Thanks to Jess for suggesting today’s Name of the Day: Cyrus.
Say Cyrus today, and it’s hard to avoid thinking of the Achy Breaky daddy to Hannah Montana, Billy Ray and Miley Cyrus. But this moniker has ancient roots as a given name. It’s most likely from the Greek kyros, which in turn is derived from the Persian kûrush, usually given as meaning far-sighted, but that’s in dispute. Other possibilities include a link to the Greek word for lord and master – kyrios – or the Persian word for sun – khur. In any case, Cyrus is the Latinized spelling.
The best known of three princely bearers of the name was Cyrus II of Persia, commonly known as Cyrus the Great. He ruled from 559 to 529 BC. Successful as a military strategist, Cyrus’ campaigns created the largest empire the world had ever seen, including much of southwest and central Asia. He is also known for promoting religious tolerance and some personal freedoms, unusual for the historical era. In the Old Testament, Cyrus ended the captivity of the Jews. A semi-biographical account of Cyrus’ life, known as the Cyropaedia, was authored by the Athenian historian Xenophon several hundred years after Cyrus’ death. Through this work, Cyrus’ legacy has influenced thinkers from the Renaissance through Thomas Jefferson and through to today.
As a given name, Cyrus has been steadily used throughout history. In the fourth century, Cyrus was a doctor who converted to Christianity and would be martyred under the Diocletian persecutions. At least three other saints bear this name in early history.
While it’s never been a common name, you’ll find it throughout US history, too. Cyrus Peirce founded the first teachers’ college in the US in the 1800s. Later in the 19th century, Cyrus Field laid the first transatlantic telegraph cable. Cyrus Hamlin served as a Union general during the Civil War.

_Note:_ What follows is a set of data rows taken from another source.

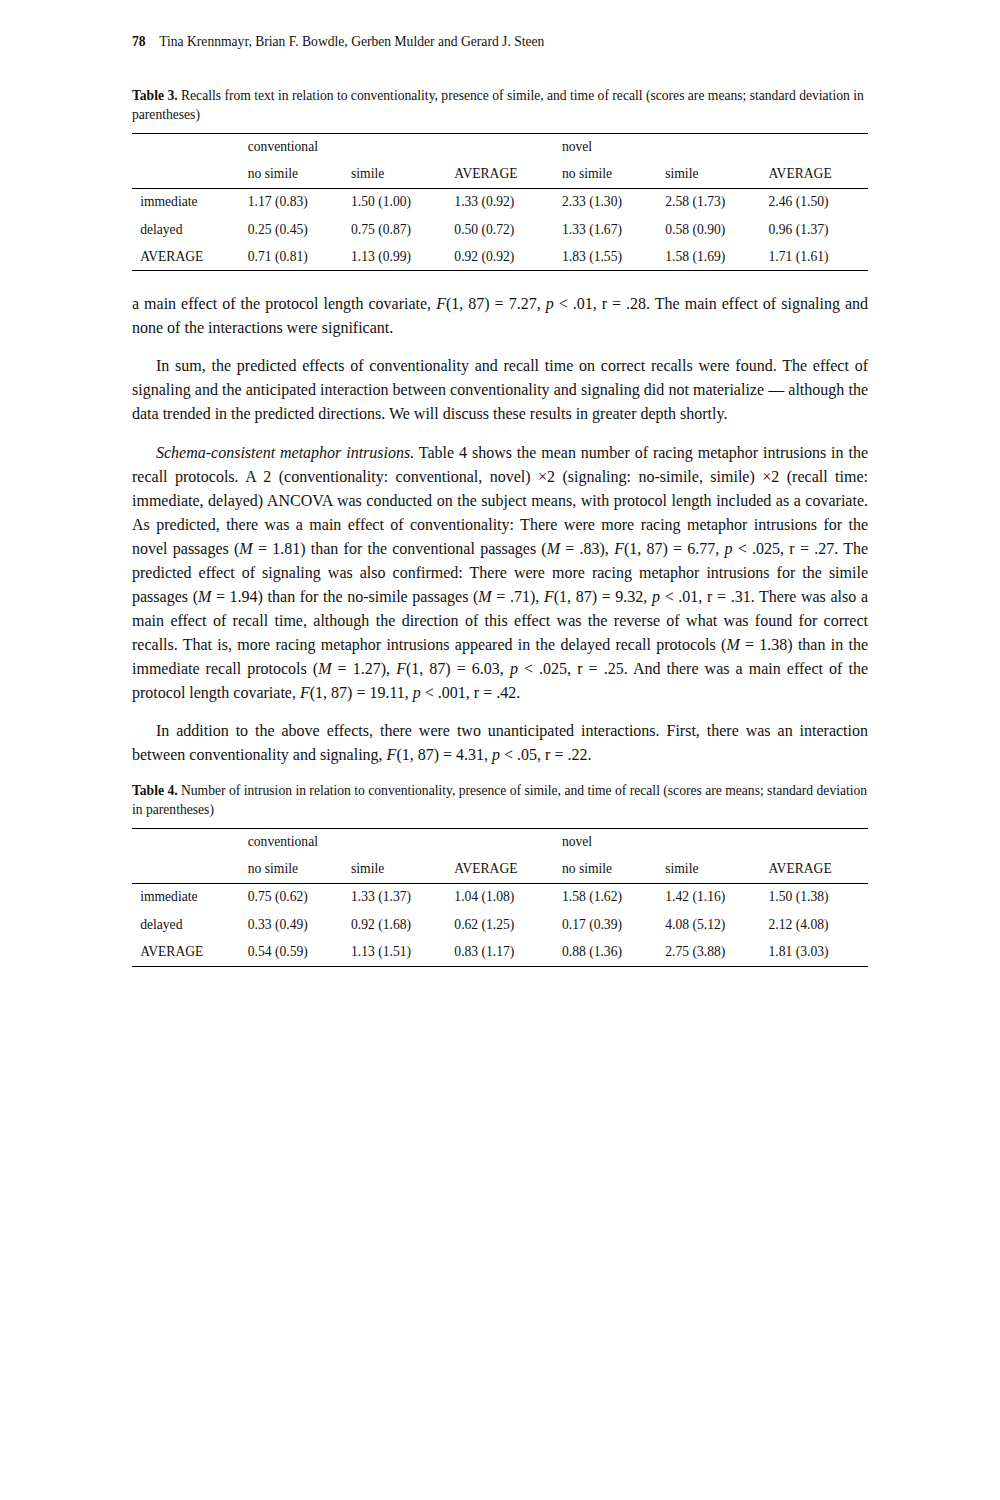78 Tina Krennmayr, Brian F. Bowdle, Gerben Mulder and Gerard J. Steen
Table 3. Recalls from text in relation to conventionality, presence of simile, and time of recall (scores are means; standard deviation in parentheses)
| | conventional | novel |
| --- | --- | --- |
| | no simile | simile | AVERAGE | no simile | simile | AVERAGE |
| immediate | 1.17 (0.83) | 1.50 (1.00) | 1.33 (0.92) | 2.33 (1.30) | 2.58 (1.73) | 2.46 (1.50) |
| delayed | 0.25 (0.45) | 0.75 (0.87) | 0.50 (0.72) | 1.33 (1.67) | 0.58 (0.90) | 0.96 (1.37) |
| AVERAGE | 0.71 (0.81) | 1.13 (0.99) | 0.92 (0.92) | 1.83 (1.55) | 1.58 (1.69) | 1.71 (1.61) |
a main effect of the protocol length covariate, F(1, 87) = 7.27, p < .01, r = .28. The main effect of signaling and none of the interactions were significant.
In sum, the predicted effects of conventionality and recall time on correct recalls were found. The effect of signaling and the anticipated interaction between conventionality and signaling did not materialize — although the data trended in the predicted directions. We will discuss these results in greater depth shortly.
Schema-consistent metaphor intrusions. Table 4 shows the mean number of racing metaphor intrusions in the recall protocols. A 2 (conventionality: conventional, novel) ×2 (signaling: no-simile, simile) ×2 (recall time: immediate, delayed) ANCOVA was conducted on the subject means, with protocol length included as a covariate. As predicted, there was a main effect of conventionality: There were more racing metaphor intrusions for the novel passages (M = 1.81) than for the conventional passages (M = .83), F(1, 87) = 6.77, p < .025, r = .27. The predicted effect of signaling was also confirmed: There were more racing metaphor intrusions for the simile passages (M = 1.94) than for the no-simile passages (M = .71), F(1, 87) = 9.32, p < .01, r = .31. There was also a main effect of recall time, although the direction of this effect was the reverse of what was found for correct recalls. That is, more racing metaphor intrusions appeared in the delayed recall protocols (M = 1.38) than in the immediate recall protocols (M = 1.27), F(1, 87) = 6.03, p < .025, r = .25. And there was a main effect of the protocol length covariate, F(1, 87) = 19.11, p < .001, r = .42.
In addition to the above effects, there were two unanticipated interactions. First, there was an interaction between conventionality and signaling, F(1, 87) = 4.31, p < .05, r = .22.
Table 4. Number of intrusion in relation to conventionality, presence of simile, and time of recall (scores are means; standard deviation in parentheses)
| | conventional | novel |
| --- | --- | --- |
| | no simile | simile | AVERAGE | no simile | simile | AVERAGE |
| immediate | 0.75 (0.62) | 1.33 (1.37) | 1.04 (1.08) | 1.58 (1.62) | 1.42 (1.16) | 1.50 (1.38) |
| delayed | 0.33 (0.49) | 0.92 (1.68) | 0.62 (1.25) | 0.17 (0.39) | 4.08 (5.12) | 2.12 (4.08) |
| AVERAGE | 0.54 (0.59) | 1.13 (1.51) | 0.83 (1.17) | 0.88 (1.36) | 2.75 (3.88) | 1.81 (3.03) |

The statistics confirm that we’ve always had a scattering of Cyruses among us. In 1880, about 50 baby boys were given the name. Fifty years later, about 100 boys were christened Cyrus every year. Today, it’s the 466th most popular name for boys born in the US, which translates to about 575 newborns. Comparably popular names include Jasper, Walker, Moses, Nelson and Rocco.
Globally, you’ll find a few Cyruses in Canada, the UK and other parts of Europe, as well as India.
One hesitation is that Cyrus tends to be the bad guy in pop culture and fiction, but none are terribly famous for their dastardly deeds. But the name does rhyme with “virus,” making it an irresistible moniker for a villain.
Overall, we think that Cyrus’ meaning, history and relatively uncommon status make for an appealing choice for a son. If you feel that three-syllable ancient revivals like Ignatius and Atticus are over the top, then the two-syllable old school feel of Cyrus may appeal.